Au bout d'une heure, le plant que creusait le duo de Finia dévoila enfin les pommes de terre. Comme on était en binômes, une personne restait en trop. Pendant ce temps, je demandai à Michelle de rester en observation des environs.
Quant à pourquoi elle avait été exclue des binômes, c'était parce qu'elle était trop distrayante pour les yeux. Chaque fois qu'elle mettait les mains en avant et bougeait la pelle rythmiquement, quelque chose qui était coincé entre les deux rebondissait aussi. Je ne permettrais jamais à un homme de regarder ça depuis l'autre côté.

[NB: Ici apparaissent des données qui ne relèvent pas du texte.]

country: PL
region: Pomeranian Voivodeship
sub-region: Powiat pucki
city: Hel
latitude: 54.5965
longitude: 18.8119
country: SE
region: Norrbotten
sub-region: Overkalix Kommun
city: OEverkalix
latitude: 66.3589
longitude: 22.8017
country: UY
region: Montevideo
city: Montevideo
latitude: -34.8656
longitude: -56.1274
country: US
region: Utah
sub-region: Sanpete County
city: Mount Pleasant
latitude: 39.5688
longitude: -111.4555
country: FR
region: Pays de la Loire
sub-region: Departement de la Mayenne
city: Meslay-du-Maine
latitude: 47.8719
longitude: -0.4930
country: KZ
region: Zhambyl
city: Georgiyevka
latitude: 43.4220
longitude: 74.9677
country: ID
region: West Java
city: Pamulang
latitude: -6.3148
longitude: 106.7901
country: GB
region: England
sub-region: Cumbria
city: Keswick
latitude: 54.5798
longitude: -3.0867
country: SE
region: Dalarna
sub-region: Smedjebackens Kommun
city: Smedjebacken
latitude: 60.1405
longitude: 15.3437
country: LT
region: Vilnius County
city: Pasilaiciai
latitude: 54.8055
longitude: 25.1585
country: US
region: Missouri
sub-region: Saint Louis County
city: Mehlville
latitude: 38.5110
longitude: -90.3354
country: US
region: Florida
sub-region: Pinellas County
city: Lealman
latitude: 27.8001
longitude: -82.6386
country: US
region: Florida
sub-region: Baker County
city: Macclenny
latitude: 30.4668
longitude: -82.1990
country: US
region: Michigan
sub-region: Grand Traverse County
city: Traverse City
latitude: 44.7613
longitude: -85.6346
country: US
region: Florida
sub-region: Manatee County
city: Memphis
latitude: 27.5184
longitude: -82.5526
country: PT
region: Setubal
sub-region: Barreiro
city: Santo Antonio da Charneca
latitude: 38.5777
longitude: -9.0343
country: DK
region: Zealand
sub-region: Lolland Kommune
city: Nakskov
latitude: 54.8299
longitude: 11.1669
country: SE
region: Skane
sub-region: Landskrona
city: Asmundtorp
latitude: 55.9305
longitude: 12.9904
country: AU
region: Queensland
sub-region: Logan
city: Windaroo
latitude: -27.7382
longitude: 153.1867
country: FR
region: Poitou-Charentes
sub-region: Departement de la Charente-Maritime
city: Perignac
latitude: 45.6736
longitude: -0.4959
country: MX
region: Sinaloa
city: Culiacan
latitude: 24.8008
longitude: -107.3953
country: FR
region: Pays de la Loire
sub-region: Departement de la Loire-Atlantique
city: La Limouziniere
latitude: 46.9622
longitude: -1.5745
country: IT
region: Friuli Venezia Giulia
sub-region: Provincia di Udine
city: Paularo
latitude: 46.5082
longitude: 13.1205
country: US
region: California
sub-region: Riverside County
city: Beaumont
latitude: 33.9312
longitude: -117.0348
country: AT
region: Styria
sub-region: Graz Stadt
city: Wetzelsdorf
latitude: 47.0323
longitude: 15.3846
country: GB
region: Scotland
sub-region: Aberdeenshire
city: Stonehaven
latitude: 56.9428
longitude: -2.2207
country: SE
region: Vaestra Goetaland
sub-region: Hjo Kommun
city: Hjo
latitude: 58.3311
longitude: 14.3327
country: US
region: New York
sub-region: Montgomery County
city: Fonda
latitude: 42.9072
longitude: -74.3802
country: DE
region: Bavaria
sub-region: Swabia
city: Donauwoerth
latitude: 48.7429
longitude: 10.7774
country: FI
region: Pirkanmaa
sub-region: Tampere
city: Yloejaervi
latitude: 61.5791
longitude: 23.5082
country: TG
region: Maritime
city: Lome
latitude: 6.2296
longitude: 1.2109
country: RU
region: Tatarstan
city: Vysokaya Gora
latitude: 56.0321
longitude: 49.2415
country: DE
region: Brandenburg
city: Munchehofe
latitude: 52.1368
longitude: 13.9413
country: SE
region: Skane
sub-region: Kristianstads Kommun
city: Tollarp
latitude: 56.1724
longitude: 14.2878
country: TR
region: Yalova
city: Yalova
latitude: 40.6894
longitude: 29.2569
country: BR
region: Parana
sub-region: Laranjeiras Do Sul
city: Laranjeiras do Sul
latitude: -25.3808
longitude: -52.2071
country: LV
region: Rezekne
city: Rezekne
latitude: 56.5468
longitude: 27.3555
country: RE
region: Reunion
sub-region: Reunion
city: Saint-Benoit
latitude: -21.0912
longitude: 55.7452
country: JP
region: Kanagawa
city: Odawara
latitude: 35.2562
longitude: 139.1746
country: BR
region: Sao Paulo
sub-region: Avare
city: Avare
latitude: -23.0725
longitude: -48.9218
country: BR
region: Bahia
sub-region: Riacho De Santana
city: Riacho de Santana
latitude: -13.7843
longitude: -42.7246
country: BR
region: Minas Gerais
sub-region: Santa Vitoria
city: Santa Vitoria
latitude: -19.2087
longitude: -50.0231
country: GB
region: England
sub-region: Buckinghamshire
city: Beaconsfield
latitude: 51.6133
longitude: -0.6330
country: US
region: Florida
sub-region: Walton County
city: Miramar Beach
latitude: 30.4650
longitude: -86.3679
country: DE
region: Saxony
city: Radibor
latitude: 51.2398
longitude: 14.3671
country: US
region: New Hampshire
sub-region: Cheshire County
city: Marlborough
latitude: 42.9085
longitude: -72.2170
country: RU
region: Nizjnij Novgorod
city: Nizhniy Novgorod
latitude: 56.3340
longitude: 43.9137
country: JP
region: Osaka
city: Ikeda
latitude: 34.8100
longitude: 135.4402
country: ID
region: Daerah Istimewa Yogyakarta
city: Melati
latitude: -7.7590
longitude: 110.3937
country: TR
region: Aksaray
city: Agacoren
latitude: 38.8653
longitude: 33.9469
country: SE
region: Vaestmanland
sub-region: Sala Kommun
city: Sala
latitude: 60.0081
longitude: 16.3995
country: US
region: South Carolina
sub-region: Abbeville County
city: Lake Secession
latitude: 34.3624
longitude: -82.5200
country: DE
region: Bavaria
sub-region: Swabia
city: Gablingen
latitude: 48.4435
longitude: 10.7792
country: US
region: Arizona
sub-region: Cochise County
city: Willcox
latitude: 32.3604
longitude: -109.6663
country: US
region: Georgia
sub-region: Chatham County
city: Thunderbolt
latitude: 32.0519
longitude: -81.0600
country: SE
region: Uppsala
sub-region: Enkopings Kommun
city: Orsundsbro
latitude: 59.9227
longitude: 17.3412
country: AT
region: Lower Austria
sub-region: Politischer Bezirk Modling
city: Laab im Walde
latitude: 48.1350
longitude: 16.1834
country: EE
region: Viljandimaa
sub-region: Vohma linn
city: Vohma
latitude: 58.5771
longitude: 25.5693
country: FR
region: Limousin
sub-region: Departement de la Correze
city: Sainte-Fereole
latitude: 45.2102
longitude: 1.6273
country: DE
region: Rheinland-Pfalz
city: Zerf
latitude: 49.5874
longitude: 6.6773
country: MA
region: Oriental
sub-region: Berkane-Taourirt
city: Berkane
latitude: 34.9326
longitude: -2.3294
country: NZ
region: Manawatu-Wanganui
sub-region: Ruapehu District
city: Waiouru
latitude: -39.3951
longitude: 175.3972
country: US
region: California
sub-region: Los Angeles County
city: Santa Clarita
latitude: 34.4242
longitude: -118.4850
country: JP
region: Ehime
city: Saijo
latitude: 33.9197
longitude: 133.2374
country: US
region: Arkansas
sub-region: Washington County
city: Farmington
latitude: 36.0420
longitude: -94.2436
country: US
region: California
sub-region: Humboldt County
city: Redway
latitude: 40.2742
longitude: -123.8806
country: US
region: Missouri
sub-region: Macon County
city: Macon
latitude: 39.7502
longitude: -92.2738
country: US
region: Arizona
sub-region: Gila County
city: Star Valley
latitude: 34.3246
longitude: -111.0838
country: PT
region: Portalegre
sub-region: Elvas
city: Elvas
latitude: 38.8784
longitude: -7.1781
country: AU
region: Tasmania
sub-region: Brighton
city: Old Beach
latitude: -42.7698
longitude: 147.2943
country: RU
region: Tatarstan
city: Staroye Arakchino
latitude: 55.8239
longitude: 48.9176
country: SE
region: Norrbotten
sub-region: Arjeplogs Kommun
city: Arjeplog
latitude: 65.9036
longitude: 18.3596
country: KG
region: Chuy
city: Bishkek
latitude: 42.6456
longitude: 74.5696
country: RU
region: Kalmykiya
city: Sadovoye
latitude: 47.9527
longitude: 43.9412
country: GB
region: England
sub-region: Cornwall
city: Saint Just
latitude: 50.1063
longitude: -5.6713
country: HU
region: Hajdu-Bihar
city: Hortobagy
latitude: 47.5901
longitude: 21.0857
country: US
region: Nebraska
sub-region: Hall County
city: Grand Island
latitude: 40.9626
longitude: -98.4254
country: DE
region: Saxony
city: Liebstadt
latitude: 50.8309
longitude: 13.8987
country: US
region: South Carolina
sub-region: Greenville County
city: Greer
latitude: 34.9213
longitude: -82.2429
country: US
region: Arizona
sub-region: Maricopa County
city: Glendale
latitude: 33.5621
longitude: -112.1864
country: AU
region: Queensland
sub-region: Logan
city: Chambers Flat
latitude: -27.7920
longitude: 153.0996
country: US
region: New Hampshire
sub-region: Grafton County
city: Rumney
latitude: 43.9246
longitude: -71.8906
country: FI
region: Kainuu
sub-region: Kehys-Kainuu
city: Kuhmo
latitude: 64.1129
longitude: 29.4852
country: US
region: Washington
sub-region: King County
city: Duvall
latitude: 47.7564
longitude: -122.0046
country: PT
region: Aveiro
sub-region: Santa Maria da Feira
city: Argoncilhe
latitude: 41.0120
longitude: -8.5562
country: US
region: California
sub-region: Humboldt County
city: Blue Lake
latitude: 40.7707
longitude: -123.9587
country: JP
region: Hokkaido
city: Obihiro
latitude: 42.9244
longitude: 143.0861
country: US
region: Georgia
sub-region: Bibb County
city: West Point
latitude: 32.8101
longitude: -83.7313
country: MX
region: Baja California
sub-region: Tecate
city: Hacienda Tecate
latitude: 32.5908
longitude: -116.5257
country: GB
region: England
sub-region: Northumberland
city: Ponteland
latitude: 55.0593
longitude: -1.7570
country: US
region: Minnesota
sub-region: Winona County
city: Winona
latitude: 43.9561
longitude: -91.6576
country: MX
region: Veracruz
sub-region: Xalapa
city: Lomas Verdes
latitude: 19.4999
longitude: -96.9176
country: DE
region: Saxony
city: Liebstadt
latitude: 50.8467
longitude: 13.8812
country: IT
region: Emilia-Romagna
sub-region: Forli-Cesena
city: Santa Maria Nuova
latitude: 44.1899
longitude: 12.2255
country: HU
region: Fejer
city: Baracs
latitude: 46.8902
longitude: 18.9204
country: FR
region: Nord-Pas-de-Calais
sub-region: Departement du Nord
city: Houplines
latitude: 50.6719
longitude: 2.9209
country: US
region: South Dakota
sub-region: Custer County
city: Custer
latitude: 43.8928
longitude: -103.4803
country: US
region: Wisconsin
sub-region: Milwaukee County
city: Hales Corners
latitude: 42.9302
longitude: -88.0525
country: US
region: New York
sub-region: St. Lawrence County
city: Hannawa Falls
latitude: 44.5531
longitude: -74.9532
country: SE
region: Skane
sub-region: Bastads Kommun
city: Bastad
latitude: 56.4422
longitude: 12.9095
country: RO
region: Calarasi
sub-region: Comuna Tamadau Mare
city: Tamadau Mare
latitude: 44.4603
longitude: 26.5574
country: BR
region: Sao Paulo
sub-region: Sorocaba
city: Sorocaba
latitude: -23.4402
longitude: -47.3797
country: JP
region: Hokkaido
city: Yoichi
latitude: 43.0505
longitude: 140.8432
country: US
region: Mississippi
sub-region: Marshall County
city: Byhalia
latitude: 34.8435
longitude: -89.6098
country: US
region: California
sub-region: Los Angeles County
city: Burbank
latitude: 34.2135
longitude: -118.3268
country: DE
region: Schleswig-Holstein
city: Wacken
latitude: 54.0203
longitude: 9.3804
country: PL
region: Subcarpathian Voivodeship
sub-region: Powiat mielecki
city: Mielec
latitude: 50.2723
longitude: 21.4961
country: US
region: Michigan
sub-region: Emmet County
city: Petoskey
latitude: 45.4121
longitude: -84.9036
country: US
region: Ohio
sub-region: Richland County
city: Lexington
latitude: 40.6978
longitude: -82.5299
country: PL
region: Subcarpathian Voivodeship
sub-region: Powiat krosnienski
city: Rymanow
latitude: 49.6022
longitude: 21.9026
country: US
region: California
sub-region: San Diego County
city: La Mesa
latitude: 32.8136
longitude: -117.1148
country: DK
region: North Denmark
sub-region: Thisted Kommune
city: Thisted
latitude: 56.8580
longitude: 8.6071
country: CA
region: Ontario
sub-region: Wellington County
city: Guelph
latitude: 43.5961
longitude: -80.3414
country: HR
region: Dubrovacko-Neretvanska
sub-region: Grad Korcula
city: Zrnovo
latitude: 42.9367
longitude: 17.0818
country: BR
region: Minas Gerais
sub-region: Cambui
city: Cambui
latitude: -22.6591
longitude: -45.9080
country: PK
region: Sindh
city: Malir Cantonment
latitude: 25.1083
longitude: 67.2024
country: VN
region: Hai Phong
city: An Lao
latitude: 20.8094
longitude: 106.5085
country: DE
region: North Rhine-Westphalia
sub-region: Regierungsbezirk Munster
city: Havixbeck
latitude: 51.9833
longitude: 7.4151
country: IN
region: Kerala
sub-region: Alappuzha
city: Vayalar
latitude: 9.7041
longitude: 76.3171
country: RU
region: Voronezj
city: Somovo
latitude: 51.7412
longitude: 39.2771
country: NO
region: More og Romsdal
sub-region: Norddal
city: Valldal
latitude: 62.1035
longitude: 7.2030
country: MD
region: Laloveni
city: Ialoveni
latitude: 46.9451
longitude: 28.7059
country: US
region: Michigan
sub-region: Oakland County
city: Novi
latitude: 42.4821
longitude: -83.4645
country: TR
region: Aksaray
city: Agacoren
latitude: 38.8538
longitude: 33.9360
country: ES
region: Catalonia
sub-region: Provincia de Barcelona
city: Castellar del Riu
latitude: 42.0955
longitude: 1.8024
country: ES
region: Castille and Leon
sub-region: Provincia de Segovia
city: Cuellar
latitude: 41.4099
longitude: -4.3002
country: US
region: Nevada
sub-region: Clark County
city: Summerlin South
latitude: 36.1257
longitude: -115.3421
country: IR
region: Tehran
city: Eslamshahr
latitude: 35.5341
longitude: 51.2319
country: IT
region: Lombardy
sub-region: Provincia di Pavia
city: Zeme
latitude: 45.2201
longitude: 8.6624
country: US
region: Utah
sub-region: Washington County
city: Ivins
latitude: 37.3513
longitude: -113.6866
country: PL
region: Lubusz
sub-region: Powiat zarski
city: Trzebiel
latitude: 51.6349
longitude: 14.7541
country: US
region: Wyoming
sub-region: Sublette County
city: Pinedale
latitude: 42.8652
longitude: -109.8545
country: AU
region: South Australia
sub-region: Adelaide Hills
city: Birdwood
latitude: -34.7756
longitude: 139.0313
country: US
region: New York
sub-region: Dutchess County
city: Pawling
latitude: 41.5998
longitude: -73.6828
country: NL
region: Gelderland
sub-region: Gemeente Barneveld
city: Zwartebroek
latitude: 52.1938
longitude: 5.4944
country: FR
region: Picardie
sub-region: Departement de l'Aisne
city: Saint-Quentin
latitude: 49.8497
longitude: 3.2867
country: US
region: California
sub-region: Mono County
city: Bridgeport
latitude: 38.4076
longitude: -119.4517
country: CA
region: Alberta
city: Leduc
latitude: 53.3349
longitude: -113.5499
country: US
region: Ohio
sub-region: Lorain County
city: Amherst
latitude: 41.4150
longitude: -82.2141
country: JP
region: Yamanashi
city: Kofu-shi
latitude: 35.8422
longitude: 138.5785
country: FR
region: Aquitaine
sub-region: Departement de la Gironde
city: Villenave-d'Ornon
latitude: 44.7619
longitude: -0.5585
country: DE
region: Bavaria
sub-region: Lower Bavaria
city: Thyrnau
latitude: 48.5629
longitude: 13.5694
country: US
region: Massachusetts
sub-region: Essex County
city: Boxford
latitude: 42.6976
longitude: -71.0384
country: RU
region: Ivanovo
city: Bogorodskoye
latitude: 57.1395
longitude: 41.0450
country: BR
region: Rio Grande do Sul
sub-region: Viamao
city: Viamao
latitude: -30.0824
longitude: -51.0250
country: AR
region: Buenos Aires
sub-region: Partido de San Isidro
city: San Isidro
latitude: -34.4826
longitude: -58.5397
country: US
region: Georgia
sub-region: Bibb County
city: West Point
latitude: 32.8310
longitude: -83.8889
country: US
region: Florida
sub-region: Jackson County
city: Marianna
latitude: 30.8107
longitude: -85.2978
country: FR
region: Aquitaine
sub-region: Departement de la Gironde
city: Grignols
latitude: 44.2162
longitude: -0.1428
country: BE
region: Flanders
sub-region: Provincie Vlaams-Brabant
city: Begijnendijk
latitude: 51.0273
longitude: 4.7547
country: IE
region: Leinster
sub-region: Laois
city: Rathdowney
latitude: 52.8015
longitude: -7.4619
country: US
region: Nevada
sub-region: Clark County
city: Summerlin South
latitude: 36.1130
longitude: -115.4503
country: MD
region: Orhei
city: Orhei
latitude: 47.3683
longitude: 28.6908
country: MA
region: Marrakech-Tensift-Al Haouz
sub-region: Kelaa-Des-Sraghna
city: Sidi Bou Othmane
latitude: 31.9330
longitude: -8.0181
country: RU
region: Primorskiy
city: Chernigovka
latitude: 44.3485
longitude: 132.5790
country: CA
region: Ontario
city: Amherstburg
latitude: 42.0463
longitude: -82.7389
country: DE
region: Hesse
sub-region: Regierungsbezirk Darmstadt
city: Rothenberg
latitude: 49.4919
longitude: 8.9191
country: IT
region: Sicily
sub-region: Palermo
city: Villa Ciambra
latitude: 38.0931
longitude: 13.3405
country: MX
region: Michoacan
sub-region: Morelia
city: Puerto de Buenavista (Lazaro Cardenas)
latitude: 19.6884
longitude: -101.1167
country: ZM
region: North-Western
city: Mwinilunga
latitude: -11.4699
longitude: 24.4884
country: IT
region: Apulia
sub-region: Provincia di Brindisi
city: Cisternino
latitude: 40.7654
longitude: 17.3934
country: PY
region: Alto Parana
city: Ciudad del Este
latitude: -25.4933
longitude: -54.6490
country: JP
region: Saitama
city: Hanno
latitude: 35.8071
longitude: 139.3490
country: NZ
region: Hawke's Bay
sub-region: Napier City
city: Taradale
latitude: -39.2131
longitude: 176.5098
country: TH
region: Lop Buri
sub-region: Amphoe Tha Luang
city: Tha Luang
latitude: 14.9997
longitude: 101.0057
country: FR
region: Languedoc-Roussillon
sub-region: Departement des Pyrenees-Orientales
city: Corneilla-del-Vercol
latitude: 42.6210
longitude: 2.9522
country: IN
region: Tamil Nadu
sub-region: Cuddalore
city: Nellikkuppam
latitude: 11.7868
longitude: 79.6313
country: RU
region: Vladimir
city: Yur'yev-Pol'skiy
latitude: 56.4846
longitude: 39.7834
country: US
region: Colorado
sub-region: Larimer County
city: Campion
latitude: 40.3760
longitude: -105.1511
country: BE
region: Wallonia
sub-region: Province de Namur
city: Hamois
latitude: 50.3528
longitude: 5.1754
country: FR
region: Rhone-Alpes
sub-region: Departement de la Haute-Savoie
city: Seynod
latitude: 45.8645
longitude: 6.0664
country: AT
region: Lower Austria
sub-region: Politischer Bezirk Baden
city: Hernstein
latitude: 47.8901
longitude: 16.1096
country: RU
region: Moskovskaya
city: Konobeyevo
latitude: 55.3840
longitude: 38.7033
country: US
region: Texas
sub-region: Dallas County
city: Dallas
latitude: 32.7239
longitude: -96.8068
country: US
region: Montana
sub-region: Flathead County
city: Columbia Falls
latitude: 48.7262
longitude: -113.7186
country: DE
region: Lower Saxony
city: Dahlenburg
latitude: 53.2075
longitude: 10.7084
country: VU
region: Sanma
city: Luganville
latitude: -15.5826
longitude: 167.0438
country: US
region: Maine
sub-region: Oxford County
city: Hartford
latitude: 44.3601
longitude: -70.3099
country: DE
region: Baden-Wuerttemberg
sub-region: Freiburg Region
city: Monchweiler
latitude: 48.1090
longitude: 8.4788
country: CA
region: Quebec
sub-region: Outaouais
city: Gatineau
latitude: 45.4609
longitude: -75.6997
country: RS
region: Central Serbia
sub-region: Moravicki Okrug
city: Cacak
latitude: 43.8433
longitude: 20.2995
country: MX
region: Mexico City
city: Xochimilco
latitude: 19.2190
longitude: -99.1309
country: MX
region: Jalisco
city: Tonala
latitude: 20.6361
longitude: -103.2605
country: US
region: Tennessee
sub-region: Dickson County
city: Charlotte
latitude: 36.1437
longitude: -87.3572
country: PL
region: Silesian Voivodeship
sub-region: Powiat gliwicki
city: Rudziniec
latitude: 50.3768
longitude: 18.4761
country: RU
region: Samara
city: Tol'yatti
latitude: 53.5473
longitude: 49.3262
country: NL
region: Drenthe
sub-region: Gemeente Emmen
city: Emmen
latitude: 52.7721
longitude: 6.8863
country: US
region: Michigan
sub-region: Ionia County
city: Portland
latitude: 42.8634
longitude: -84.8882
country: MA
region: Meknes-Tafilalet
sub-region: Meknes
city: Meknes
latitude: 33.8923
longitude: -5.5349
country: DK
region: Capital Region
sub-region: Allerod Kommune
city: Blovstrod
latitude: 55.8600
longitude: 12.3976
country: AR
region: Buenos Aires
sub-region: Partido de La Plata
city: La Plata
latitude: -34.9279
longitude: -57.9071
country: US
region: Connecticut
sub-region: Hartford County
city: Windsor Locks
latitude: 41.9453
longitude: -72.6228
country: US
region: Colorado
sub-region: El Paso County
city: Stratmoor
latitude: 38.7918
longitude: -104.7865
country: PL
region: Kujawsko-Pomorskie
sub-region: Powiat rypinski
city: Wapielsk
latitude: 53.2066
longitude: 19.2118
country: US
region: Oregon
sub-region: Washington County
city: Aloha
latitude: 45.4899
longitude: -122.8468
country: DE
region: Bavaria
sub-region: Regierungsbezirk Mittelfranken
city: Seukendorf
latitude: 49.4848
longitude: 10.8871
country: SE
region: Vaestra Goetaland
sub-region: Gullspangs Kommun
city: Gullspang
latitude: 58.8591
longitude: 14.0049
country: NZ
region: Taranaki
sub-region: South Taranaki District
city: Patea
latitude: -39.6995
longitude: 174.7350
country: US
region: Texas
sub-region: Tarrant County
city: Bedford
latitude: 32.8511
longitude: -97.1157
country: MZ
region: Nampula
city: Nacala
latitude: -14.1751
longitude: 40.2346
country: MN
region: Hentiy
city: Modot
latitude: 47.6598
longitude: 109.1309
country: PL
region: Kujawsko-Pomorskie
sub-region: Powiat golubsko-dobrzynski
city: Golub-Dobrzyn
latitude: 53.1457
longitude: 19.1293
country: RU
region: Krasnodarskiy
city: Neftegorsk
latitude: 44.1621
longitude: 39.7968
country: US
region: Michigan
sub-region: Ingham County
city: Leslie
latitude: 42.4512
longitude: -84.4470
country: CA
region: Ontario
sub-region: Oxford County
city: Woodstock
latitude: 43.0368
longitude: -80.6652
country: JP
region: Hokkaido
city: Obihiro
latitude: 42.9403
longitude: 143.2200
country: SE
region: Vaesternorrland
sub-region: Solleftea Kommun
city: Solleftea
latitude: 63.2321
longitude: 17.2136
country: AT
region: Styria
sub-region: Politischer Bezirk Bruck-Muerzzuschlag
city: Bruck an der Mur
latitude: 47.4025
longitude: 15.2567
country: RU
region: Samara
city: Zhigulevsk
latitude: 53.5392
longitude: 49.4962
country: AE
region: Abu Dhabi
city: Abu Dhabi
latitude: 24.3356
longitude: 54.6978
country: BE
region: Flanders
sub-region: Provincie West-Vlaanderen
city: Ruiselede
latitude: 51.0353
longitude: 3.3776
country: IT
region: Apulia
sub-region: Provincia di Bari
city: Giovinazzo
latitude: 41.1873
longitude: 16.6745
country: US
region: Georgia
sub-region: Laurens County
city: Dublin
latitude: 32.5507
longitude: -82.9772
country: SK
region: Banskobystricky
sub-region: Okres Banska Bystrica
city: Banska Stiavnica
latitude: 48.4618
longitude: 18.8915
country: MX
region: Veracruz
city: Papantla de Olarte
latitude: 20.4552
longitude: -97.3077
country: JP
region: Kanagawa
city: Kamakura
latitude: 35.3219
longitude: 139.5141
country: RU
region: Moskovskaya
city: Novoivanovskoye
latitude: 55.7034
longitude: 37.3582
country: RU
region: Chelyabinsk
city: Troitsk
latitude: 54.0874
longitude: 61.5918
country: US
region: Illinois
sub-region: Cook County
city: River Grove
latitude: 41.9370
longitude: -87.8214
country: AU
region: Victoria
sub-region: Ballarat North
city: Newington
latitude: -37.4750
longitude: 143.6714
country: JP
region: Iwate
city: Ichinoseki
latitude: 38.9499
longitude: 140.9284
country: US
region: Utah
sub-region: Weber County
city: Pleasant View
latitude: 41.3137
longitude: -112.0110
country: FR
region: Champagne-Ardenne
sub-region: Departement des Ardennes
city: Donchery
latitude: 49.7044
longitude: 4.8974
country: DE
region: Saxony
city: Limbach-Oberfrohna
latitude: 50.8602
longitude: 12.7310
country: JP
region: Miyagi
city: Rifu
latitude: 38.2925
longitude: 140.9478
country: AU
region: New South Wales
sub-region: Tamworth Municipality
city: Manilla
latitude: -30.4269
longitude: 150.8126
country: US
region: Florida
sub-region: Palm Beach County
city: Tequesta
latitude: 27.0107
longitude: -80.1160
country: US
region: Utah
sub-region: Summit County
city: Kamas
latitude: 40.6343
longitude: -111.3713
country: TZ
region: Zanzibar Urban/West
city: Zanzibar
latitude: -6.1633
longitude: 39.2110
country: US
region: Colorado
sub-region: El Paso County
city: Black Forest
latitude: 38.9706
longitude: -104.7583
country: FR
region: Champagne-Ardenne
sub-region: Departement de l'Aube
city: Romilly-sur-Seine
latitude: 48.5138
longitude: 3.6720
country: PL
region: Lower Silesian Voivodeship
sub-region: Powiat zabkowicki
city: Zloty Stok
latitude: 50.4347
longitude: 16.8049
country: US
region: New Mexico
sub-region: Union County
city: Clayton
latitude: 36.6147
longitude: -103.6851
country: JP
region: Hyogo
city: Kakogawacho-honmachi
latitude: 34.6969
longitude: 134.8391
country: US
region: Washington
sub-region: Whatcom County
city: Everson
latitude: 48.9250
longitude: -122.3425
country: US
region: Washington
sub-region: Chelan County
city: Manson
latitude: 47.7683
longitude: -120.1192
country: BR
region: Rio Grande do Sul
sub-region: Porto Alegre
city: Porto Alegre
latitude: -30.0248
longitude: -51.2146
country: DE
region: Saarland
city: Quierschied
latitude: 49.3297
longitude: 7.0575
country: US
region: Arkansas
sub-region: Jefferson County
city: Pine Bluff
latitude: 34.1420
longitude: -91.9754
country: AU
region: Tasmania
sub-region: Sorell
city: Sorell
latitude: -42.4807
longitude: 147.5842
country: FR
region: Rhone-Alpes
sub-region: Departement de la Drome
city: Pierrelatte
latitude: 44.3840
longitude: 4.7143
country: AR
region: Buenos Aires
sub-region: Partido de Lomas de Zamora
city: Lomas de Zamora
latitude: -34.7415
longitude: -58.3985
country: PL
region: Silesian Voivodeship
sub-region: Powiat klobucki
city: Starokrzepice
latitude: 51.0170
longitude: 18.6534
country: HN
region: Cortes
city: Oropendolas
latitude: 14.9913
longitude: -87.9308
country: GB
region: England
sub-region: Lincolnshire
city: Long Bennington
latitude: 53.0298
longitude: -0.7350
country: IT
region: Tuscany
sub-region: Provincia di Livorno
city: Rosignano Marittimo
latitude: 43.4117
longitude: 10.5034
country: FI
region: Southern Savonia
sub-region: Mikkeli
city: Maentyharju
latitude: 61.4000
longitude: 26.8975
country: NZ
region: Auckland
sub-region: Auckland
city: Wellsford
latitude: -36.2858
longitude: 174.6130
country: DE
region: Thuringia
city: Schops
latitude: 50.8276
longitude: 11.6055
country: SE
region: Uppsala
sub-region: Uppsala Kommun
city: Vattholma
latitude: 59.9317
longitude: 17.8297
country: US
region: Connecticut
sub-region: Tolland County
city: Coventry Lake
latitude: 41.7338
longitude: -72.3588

Ensuite, le côté de Cloud puis le mien atteignirent aussi les pommes de terre. Trois plants en tout, ça faisait un peu peu. Idéalement, j'en voulais trois de plus.
« Faisons une pause et déterrons un plant de plus chacun. Avec ça, le client n'aura rien à redire. » « La commission dit juste de les apporter, alors un seul suffirait, non ? » « C'est la condition minimum. Si tu comptes vivre en Aventurier, il faut satisfaire tes clients pour qu'ils se souviennent de toi, en en apportant un en plus. » « C'est comme ça que ça marche ? » « C'est comme ça. »
Quand même, creuser délicatement pendant une heure, ça fatigue pas mal. Il fallait une petite pause, sinon on allait être épuisés. On n'était pas des experts de la pomme de terre, après tout.
« Michelle, désolée mais tu peux faire du thé ? Finia, crée un peu d'eau pour qu'on se lave les mains. » « Compris. » « C'est bon ! »
Michelle était de garde, donc ses mains n'étaient pas sales. Elle était quand même Aventurière, donc elle savait au moins faire du thé en pleine nature. Et la magie élémentaire de Finia pouvait servir pour ça aussi.
« Hum… ? » « Qu'est-ce qu'il y a ? » « Finia, tu peux utiliser le sort Tunnel, non ? » « Oui, je peux. » « Alors ce serait plus rapide si tu creusais autour de la pomme de terre avec ce sort et qu'on gratte la terre restante sur le côté, non ? » « Ah, c'est vrai. Je vais essayer. » « Ah, attends, on est en pause. On fera plus tard. » « D'accord. »
Honnêtement, ces trois n'étaient pas magiciens donc ils ne pouvaient pas reproduire cette méthode. Ça ne leur apprendra peut-être pas grand-chose, mais au moins ça leur apprendra à « utiliser tout ce qu'on a à disposition ».
Il faut utiliser sa tête pour se faciliter la vie. Comme ça, on fit une petite pause puis on reprit le creusement. Et la magie de Finia s'avéra d'une aide énorme même pour ça.
Au final, on accéléra le rythme et on finit par déterrer dix pommes de terre entières.
On utilisa ensuite des brindilles comme supports pour qu'elles ne s'abîment pas et on les mit dans le sac. Mais alors, quelque chose apparut dans le champ de ma capacité de détection.